*Job a:*
Replace "common name" with "vernacular name" in the rows, starting at the first row and stopping after the line that contains "scientific name: Spinus tristis". Write those lines out again with nothing else changed.
# Start of Document segment
Posing Possibilities: Drawing Inspiration From and For Charleston’s Parks
The City of Charleston Office of Cultural Affairs presents Posing Possibilities: Drawing Inspiration from and for Charleston’s Parks at City Gallery November 14 through December 18, 2017. This celebration of the beauty of Charleston’s public spaces features the work of Jack Alterman, Janie Ball, Christophe Drumain, Karyn Healey, Alan Jackson, Hirona Matsuda, and Fletcher Williams III. City Gallery will host an opening reception for the exhibition on November 17, from 5-7 p.m. An artists’ talk with the exhibiting artists will be held on Saturday, December 9 at 2pm. Both events are free and open to the public.
Posing Possibilities celebrates the promise of public parks and the people who nurture those spaces in a collaboration between multiple artists and the Charleston Parks Conservancy. Photographer Jack Alterman will present a series of portraits of the “Park Angels,” the dedicated volunteer corps that helps the Conservancy improve and preserve Charleston’s parks. The exhibition will also include a display utilizing the artwork of architect Christophe Drumain highlighting the Conservancy’s 10 years as a nonprofit organization that has collaborated with neighborhoods, businesses and the City of Charleston to renovate and beautify more than 25 city parks. Frequent collaborators Alan Jackson and Hirona Matsuda will present a series of works based on six of Charleston’s parks. Painter Karyn Healey will examine the proposed Lowline linear park. Janie Ball will present landscape studies of the parks she knew growing up in Charleston. Fletcher Williams III’s work will meditate on public art and the people who create it.
# End of Document segment
*Job b:*
Give back the whole Posing Possibilities announcement above, word for word.
# Start of Data section
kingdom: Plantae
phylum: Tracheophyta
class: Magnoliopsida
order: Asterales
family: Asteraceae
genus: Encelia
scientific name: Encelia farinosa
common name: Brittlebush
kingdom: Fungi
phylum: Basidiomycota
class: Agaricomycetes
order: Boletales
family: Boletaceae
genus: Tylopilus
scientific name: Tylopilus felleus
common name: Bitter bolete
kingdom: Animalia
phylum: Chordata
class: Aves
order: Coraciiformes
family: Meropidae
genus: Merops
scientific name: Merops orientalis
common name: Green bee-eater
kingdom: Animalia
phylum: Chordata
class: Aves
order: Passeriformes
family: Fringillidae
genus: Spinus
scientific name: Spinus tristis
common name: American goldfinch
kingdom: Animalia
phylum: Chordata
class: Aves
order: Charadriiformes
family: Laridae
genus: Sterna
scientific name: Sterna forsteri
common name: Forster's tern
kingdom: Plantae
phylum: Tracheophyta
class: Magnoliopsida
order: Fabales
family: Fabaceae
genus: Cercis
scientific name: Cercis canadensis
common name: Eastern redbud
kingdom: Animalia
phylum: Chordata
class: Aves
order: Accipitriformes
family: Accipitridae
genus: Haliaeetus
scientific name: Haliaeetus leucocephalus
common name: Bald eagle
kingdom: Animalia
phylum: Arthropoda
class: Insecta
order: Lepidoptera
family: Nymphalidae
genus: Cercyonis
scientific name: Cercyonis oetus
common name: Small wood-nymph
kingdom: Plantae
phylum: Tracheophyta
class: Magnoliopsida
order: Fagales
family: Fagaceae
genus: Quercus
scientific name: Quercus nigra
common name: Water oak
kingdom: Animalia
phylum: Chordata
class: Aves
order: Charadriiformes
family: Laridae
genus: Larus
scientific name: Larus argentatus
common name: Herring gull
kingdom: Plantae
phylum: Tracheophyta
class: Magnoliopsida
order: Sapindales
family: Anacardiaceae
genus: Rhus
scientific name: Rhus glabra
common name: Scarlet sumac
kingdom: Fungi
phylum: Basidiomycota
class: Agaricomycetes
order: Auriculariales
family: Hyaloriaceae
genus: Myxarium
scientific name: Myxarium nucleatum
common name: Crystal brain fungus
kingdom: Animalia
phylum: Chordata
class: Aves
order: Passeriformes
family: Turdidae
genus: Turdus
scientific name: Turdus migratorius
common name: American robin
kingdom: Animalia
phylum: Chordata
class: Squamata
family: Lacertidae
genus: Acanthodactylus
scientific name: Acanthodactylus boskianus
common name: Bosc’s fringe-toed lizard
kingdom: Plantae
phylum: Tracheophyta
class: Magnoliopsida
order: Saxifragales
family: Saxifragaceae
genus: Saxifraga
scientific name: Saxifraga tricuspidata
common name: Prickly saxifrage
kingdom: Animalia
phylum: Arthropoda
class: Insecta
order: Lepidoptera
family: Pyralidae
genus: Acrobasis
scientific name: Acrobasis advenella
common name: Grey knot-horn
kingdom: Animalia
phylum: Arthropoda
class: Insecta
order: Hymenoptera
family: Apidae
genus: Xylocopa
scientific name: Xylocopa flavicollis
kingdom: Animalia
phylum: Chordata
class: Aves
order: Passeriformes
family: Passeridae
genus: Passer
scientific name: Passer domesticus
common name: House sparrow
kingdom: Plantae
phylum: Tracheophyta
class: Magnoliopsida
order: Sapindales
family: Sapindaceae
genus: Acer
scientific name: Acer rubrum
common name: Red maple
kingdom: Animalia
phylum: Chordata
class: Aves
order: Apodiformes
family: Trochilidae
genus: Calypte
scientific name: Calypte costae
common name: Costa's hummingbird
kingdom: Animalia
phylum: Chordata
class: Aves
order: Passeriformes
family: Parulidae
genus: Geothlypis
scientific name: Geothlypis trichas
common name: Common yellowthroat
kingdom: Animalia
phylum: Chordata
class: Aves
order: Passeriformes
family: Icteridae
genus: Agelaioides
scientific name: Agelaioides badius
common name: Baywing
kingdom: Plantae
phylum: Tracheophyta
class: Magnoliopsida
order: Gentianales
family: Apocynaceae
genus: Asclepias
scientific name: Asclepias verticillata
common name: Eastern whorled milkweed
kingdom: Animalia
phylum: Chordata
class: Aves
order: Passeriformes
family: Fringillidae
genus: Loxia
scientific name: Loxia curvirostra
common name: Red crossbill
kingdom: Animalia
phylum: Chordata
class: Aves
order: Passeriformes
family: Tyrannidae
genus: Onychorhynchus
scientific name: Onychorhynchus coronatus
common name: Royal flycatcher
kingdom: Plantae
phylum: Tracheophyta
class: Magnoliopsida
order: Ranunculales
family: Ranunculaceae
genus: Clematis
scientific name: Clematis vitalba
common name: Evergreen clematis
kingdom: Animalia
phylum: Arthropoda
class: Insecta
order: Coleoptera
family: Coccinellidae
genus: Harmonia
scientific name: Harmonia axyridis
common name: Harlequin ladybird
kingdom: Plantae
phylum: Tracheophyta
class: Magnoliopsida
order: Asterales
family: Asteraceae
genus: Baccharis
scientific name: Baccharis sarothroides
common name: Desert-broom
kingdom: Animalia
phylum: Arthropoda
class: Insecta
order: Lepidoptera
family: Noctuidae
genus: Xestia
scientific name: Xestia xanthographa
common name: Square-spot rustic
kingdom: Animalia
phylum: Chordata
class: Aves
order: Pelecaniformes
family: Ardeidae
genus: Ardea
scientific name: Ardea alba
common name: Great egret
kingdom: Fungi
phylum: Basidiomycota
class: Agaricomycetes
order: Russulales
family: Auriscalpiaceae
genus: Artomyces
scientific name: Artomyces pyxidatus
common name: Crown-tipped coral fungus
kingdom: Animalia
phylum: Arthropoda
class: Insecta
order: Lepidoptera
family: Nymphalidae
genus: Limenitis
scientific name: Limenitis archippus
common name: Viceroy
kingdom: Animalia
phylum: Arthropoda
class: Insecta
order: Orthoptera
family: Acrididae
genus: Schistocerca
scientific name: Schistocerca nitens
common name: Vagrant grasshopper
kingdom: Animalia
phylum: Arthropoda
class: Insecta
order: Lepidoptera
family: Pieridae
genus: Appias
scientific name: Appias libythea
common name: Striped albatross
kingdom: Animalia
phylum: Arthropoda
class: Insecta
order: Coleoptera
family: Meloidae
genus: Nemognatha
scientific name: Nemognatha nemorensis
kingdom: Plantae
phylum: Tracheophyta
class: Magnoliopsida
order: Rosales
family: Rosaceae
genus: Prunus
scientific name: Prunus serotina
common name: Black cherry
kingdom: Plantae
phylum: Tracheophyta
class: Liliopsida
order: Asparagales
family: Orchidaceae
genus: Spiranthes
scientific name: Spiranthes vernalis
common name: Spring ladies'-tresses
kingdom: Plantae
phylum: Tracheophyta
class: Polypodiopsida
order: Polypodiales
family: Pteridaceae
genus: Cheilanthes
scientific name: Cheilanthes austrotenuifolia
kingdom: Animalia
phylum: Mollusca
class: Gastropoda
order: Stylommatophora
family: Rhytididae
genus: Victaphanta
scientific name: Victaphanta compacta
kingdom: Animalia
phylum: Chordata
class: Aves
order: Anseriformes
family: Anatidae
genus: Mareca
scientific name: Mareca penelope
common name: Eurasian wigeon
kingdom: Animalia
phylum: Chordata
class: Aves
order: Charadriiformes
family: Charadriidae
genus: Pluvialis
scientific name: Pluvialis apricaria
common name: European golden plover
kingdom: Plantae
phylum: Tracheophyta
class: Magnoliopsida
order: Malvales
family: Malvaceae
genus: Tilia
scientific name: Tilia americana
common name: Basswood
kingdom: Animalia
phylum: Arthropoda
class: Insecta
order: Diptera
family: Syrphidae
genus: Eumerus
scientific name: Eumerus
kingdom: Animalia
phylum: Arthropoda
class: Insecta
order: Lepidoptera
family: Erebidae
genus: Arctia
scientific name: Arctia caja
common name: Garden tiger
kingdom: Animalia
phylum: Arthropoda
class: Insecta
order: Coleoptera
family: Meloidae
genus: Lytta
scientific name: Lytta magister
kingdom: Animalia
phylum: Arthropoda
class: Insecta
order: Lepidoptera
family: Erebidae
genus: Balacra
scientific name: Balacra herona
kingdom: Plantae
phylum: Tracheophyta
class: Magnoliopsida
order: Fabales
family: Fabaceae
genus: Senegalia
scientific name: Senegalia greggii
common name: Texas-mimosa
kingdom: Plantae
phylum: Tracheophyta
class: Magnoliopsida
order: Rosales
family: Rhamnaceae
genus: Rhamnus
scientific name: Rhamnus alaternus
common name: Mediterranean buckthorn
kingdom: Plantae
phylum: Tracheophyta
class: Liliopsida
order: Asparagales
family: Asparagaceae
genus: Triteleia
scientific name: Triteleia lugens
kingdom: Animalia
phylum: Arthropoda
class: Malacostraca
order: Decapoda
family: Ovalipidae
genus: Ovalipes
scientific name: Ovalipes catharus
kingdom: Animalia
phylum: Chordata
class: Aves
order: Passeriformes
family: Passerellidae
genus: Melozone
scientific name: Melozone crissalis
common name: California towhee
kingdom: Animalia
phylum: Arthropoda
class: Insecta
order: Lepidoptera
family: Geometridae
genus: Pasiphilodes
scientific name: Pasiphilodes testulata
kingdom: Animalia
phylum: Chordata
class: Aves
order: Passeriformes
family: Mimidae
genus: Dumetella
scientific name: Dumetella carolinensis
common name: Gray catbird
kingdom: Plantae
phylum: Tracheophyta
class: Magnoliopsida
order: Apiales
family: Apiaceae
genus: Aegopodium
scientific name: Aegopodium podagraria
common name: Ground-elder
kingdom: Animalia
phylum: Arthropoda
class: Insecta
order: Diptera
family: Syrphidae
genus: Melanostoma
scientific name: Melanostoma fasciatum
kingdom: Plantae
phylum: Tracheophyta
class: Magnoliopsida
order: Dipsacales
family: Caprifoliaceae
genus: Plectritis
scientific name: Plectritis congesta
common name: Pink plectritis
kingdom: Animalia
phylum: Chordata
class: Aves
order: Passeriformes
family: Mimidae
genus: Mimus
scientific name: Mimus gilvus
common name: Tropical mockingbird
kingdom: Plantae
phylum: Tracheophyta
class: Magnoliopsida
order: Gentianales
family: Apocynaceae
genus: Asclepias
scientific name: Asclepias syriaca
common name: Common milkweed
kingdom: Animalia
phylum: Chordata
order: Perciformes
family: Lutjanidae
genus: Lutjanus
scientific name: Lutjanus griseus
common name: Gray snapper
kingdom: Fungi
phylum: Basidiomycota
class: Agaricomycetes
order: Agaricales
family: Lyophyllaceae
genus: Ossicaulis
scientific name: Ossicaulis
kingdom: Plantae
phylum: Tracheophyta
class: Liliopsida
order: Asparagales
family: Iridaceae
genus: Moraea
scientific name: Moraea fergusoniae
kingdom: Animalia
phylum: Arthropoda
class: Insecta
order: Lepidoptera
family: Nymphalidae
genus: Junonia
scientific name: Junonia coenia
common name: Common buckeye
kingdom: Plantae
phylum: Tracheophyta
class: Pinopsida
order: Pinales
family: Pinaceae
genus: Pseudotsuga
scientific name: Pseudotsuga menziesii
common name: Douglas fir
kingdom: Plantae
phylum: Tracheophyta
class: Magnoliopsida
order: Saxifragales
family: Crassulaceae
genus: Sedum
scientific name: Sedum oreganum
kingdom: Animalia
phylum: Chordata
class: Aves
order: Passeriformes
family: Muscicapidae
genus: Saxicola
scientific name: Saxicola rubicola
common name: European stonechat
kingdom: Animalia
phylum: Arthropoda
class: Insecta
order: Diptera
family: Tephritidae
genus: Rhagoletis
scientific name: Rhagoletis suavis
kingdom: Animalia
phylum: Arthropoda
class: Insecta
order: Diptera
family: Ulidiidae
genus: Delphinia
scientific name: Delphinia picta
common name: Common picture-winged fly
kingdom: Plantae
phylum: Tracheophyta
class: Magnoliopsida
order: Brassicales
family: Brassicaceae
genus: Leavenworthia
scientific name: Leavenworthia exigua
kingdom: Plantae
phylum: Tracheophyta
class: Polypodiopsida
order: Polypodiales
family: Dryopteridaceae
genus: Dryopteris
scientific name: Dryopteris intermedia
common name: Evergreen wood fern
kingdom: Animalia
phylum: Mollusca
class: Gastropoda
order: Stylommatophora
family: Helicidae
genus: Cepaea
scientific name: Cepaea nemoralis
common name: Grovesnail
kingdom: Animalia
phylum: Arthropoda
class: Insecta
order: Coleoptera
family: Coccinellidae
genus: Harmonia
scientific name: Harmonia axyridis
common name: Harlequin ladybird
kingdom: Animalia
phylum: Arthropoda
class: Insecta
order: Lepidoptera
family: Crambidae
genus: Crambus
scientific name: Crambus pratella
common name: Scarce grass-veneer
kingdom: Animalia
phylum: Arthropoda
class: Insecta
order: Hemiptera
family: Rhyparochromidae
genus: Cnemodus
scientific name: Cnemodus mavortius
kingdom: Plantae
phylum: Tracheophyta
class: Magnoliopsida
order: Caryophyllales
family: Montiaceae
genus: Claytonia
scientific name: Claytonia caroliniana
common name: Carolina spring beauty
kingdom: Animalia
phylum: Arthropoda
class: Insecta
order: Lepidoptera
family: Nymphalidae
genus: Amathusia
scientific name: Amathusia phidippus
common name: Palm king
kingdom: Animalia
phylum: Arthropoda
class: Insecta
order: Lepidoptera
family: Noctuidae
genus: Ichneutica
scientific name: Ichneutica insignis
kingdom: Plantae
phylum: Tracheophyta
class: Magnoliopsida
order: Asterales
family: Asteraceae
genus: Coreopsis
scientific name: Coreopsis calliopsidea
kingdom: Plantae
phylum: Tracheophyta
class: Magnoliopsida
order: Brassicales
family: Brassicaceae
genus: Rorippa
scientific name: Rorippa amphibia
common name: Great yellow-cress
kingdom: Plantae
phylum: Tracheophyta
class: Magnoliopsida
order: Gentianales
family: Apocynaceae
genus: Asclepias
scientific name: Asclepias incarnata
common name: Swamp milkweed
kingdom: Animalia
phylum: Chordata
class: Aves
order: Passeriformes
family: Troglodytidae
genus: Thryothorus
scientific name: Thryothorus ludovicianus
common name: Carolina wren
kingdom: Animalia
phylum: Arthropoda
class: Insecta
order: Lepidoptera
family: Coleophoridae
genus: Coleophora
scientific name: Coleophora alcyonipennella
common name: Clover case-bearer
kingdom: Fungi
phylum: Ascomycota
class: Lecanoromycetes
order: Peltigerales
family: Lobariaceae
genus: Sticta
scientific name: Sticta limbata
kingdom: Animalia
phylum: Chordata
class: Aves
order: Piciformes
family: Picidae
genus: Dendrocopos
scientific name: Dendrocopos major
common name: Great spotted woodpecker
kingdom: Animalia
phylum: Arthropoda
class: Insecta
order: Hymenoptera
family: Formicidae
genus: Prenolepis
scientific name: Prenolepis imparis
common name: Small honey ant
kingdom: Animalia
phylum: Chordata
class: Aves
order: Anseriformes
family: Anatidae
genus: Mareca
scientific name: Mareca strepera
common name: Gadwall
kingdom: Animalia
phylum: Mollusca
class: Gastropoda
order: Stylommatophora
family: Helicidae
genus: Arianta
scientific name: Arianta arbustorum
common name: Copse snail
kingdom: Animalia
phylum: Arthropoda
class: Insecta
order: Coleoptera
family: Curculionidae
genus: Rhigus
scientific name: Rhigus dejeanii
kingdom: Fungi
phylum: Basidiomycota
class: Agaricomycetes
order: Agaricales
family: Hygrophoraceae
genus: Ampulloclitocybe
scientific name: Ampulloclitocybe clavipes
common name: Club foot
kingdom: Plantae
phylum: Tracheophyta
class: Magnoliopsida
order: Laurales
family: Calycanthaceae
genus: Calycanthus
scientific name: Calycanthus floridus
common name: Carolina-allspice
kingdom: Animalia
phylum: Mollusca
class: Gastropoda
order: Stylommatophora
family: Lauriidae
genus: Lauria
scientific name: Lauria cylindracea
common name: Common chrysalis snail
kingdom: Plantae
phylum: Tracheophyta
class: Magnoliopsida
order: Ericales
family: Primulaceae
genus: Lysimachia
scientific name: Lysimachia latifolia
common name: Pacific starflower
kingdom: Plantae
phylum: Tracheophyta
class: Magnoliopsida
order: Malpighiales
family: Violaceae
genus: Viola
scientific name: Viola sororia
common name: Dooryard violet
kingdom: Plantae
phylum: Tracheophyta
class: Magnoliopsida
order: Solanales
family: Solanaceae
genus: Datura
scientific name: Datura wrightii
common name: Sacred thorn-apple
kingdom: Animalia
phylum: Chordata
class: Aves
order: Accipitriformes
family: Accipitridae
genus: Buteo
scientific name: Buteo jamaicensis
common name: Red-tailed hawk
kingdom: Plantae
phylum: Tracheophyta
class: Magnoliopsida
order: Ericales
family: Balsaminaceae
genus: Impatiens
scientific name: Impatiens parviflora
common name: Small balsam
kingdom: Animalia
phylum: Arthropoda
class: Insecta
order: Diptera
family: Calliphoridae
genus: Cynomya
# End of Data section
*Correct output a:*
kingdom: Plantae
phylum: Tracheophyta
class: Magnoliopsida
order: Asterales
family: Asteraceae
genus: Encelia
scientific name: Encelia farinosa
vernacular name: Brittlebush
kingdom: Fungi
phylum: Basidiomycota
class: Agaricomycetes
order: Boletales
family: Boletaceae
genus: Tylopilus
scientific name: Tylopilus felleus
vernacular name: Bitter bolete
kingdom: Animalia
phylum: Chordata
class: Aves
order: Coraciiformes
family: Meropidae
genus: Merops
scientific name: Merops orientalis
vernacular name: Green bee-eater
kingdom: Animalia
phylum: Chordata
class: Aves
order: Passeriformes
family: Fringillidae
genus: Spinus
scientific name: Spinus tristis

*Correct output b:*
Posing Possibilities: Drawing Inspiration From and For Charleston’s Parks
The City of Charleston Office of Cultural Affairs presents Posing Possibilities: Drawing Inspiration from and for Charleston’s Parks at City Gallery November 14 through December 18, 2017. This celebration of the beauty of Charleston’s public spaces features the work of Jack Alterman, Janie Ball, Christophe Drumain, Karyn Healey, Alan Jackson, Hirona Matsuda, and Fletcher Williams III. City Gallery will host an opening reception for the exhibition on November 17, from 5-7 p.m. An artists’ talk with the exhibiting artists will be held on Saturday, December 9 at 2pm. Both events are free and open to the public.
Posing Possibilities celebrates the promise of public parks and the people who nurture those spaces in a collaboration between multiple artists and the Charleston Parks Conservancy. Photographer Jack Alterman will present a series of portraits of the “Park Angels,” the dedicated volunteer corps that helps the Conservancy improve and preserve Charleston’s parks. The exhibition will also include a display utilizing the artwork of architect Christophe Drumain highlighting the Conservancy’s 10 years as a nonprofit organization that has collaborated with neighborhoods, businesses and the City of Charleston to renovate and beautify more than 25 city parks. Frequent collaborators Alan Jackson and Hirona Matsuda will present a series of works based on six of Charleston’s parks. Painter Karyn Healey will examine the proposed Lowline linear park. Janie Ball will present landscape studies of the parks she knew growing up in Charleston. Fletcher Williams III’s work will meditate on public art and the people who create it.